In the sprite performance test notes below, how many objects will the pool be filled with at the start?

-------- Source document

The basic premise of the test will be similar:
We want an efficient method of drawing short lived sprites that contain simple behavior. In detail:
Object life will be 20-60 frames
Objects keep track of position
Objects draw themselves
Objects have an update function

There is not much to be said about the first test, where new instances are created each time. It will form the baseline as the worst possible method.

The object pool test will be harder to simulate in a for loop as there will be only one instance in use at a time. I do not believe this will impact performance in any way though, as long as I fill the pool with ~400 objects to begin with.
I will be simulating newblacks sample code, which performs a hashtable lookup and a push/pop for each element. Another faster alternative would be a circular array however I don't feel like coding one at the moment and the difference should be negligible.

----------------
-------- Data extract

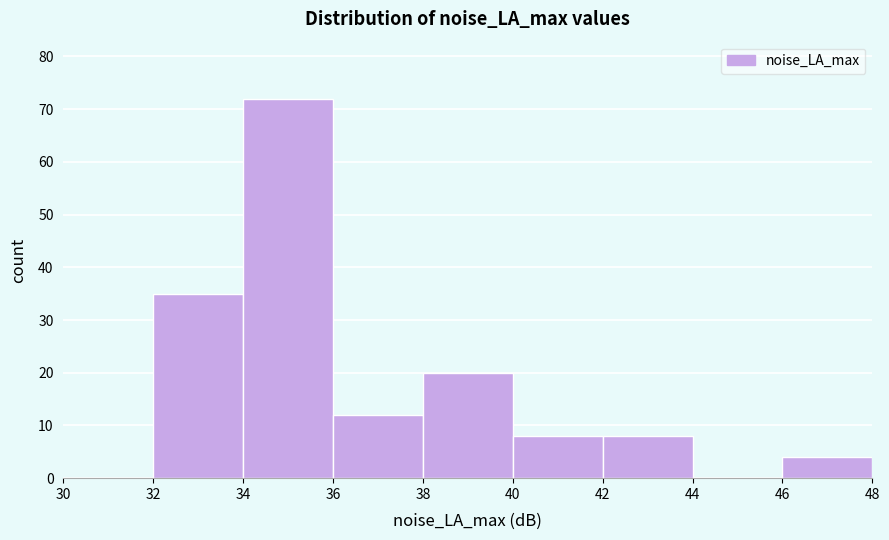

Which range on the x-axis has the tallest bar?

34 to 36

----------------
-------- Data extract

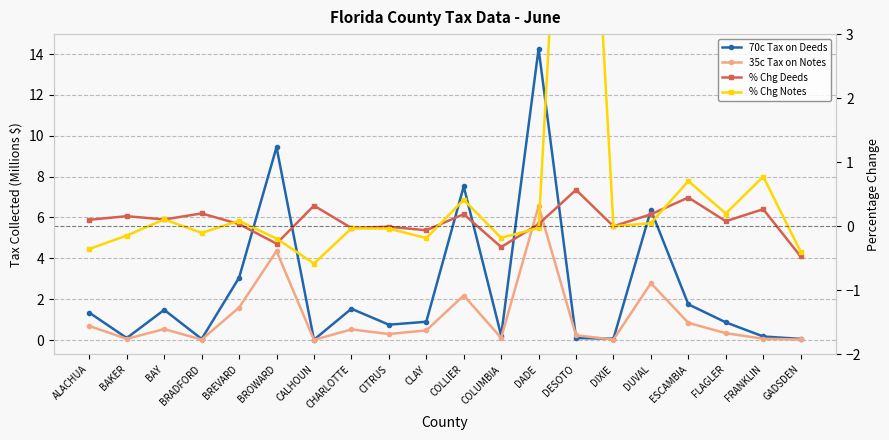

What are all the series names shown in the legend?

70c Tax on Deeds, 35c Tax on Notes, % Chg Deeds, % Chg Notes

----------------

Solution: About 400 objects.